Police forces on Monday raided a Jerusalem residential complex where dozens women and children were living in slave-like conditions, some for up to 10 years, in what is believed to be a Haredi cult. The leader of the alleged cult, a rabbi in his 60s, was arrested.
The complex apparently includes three buildings and is located in the capital’s Geula neighborhood.
Eight other women are suspected of cooperating with the rabbi and were also arrested at the location.
Police are also investigating whether the cult leader was abusing the women's children, aged 5 to 11, some of whom were taken for questioning by a child protection specialist. The complex apparently included a kindergarten.
It is suspected that the women were being sexually exploited. In addition, some of the women were allegedly forced to put their hands into a fire in order to learn what “hell feels like.”
Some 50 women are believed to have been part of the cult and at least 20 have already been questioned by the police.
The court extended the remand of the main suspect by one week.
The investigation into the alleged cult was first opened several years ago but was recently renewed after several women who escaped from it came forward with the allegations to the authorities.
Following the women’s testimonies, new evidence has emerged pointing to the existence of an ultra-Orthodox community, which operates under the auspices of a women's seminar. There, the women lived with their children in crowded residential complexes, with the head of the seminar allegedly systematically abusing them.
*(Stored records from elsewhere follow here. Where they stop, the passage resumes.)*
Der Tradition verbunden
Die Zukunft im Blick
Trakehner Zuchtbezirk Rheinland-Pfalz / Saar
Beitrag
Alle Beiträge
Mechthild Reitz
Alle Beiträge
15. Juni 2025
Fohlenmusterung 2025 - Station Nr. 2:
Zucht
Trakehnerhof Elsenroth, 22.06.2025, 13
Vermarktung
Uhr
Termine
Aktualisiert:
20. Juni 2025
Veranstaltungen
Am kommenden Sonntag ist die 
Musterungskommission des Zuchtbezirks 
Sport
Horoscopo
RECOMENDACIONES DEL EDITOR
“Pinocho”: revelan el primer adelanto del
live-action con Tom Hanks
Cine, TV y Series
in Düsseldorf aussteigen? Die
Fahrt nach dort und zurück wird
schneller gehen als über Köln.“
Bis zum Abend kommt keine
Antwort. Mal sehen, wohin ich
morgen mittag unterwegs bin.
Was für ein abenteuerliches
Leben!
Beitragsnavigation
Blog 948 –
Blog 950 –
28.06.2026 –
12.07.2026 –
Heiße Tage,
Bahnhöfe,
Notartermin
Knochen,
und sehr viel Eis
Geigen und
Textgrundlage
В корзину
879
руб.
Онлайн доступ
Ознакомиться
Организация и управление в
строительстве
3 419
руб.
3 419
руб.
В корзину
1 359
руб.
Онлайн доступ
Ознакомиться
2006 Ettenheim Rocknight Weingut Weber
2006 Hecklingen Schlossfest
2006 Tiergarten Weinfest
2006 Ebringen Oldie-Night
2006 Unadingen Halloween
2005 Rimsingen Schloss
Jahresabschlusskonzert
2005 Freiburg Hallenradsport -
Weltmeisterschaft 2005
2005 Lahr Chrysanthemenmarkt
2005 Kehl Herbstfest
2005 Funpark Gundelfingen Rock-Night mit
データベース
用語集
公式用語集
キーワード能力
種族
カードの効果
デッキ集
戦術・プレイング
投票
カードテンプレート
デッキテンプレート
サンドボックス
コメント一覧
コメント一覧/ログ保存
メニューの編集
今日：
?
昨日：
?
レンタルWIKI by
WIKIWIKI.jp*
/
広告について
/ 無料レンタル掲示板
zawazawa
It has also emerged the suspect was using various punishment techniques to cower the women and the money the victims would earn at their jobs, was being taken by the cult leader.
Police said that investigators accompanied by members of the State Prosecutor's Office, have over the past two months gathered evidence incriminating the head of the community. He is suspected of controlling the lives of about 50 women who have been completely isolated from their families and any children they had who are under the age of five.